Photo printing application PhotoSquared reportedly exposed thousands of customer information following an unsecured Amazon Web Services storage bucket. Approximately 10,000 shipping labels were compromised by the leak.
PhotoSquared is a company that specializes in printing photo boards from digital images sent in by their customers.
vpnMentor security researchers first found the vulnerability after seeing a misconfigured S3 database on the web. Researchers were conducting a simple port scanning activity. Upon tracing its origins, the researchers found that the unsecured database belonged to PhotoSquared. The database was reportedly left without password protection, states Tech Radar.
The database found by vpnMentor contained 94.7 gigabytes worth of data, spanning over 10,000 records from November 2016 to January 2020. As the storage bucket was left unprotected, visitors and potential hackers could easily gain access to the customer data.
According to Tech Crunch, the compromised data include addresses as well as personal customer photos. In addition, order details and shipping labels were also made vulnerable to the public. Full names were also left exposed.
Currently, Tech Crunch states the PhotoSquared app has 100,000 users around the globe.
The repercussions of the data leak are massive, particularly for PhotoSquared’s reputation and finances. Apart from facing possible legal battles and huge fines, the trustworthiness and credibility of the company could come into question.
Moreover, the customers’ safety and protection have also come under threat. Identity fraud and phishing activities may result from the incident.
In its report, vpnMentor remarked, “By combining a customer’s home address with insights into their personal lives and wealth gleaned from the photos uploaded, anyone could use this information to plan robberies of PhotoSquared users’ homes.”
vpnMentor also said, “Meanwhile, PhotoSquared customers could also be targeted for online theft and fraud.

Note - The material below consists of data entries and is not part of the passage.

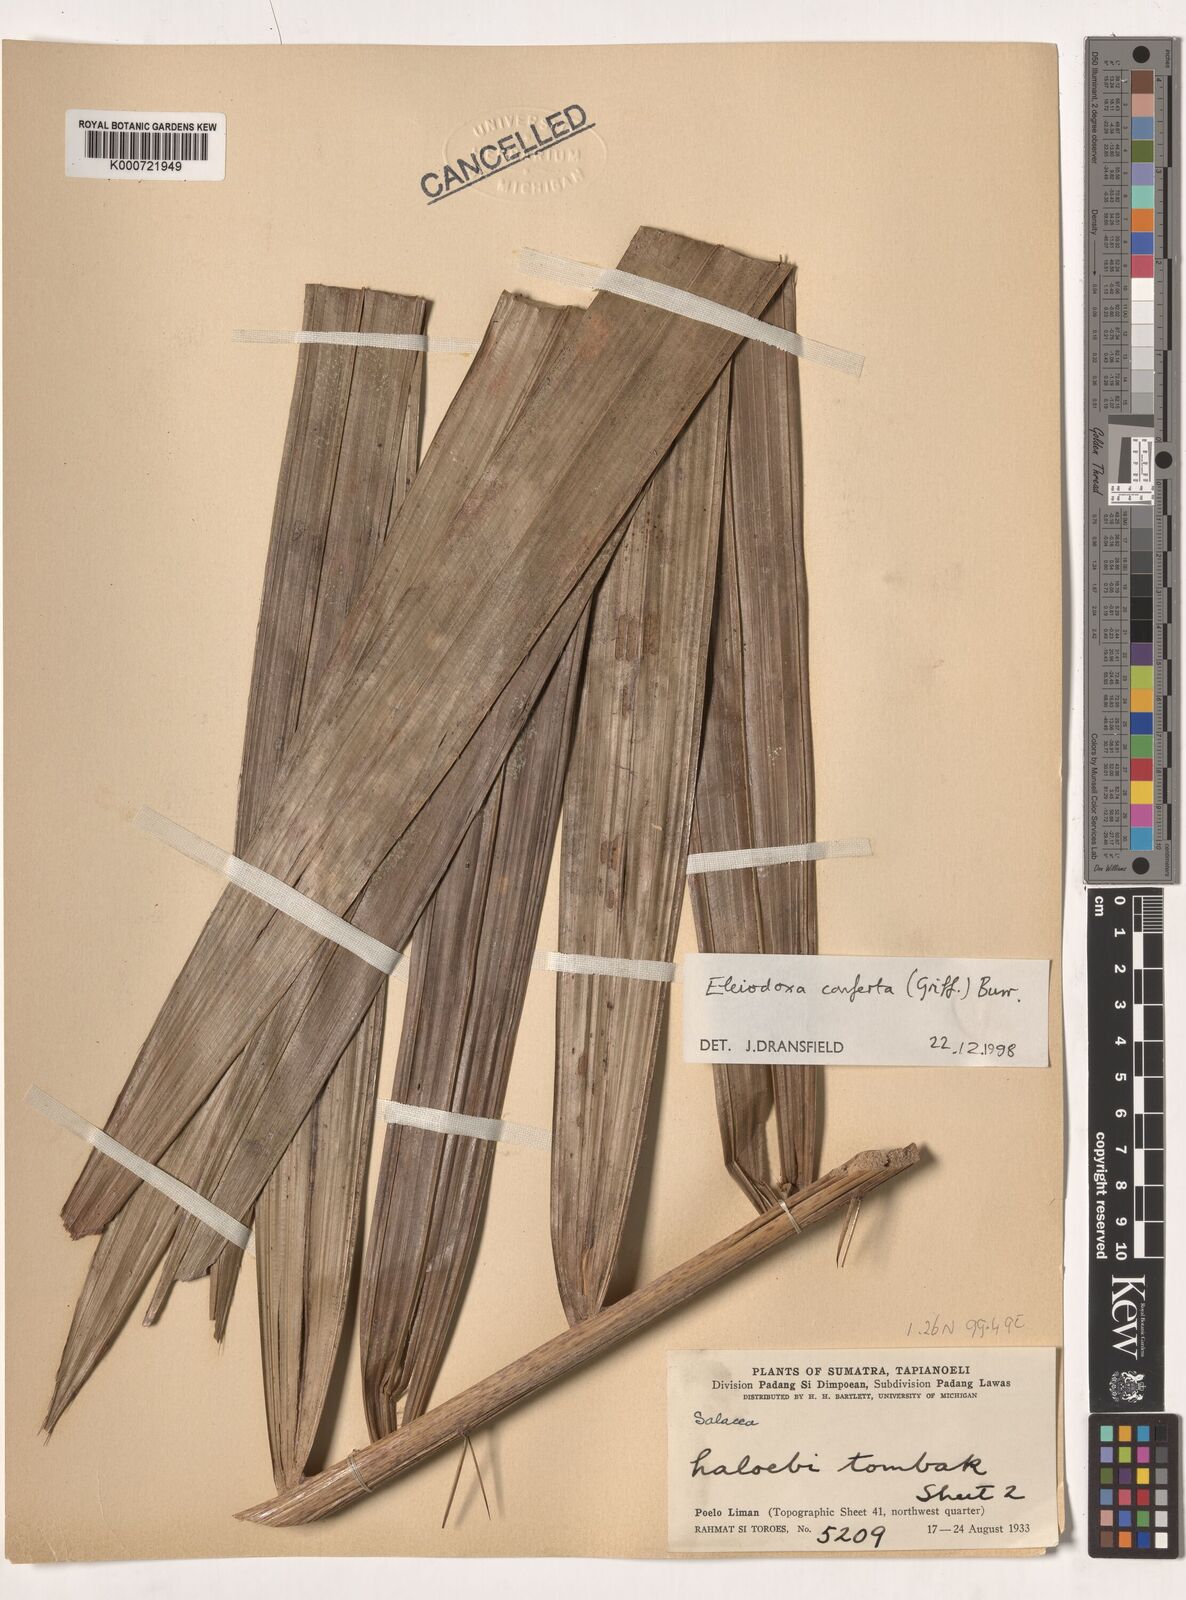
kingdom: Plantae
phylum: Tracheophyta
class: Liliopsida
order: Arecales
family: Arecaceae
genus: Eleiodoxa
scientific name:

Hackers and thieves could use their photos and home addresses to identify them on social media and find their email addresses, or any more Personally Identifiable Information (PII) to use fraudulently.”
The photo printing company was able to issue a fix for the incident on February 14, 2020, 10 days after vpnMentor reached out to the firm.
Strategic Factory chief executive officer Keith Miller acknowledged the breach. Miller also confirmed to Tech Crunch that the aforementioned data was no longer exposed and vulnerable. However, the chief executive did not reveal its plans of informing regulators, authorities, and customer of the incident.
As of writing, the photo printing company has yet to issue a statement regarding the data leak.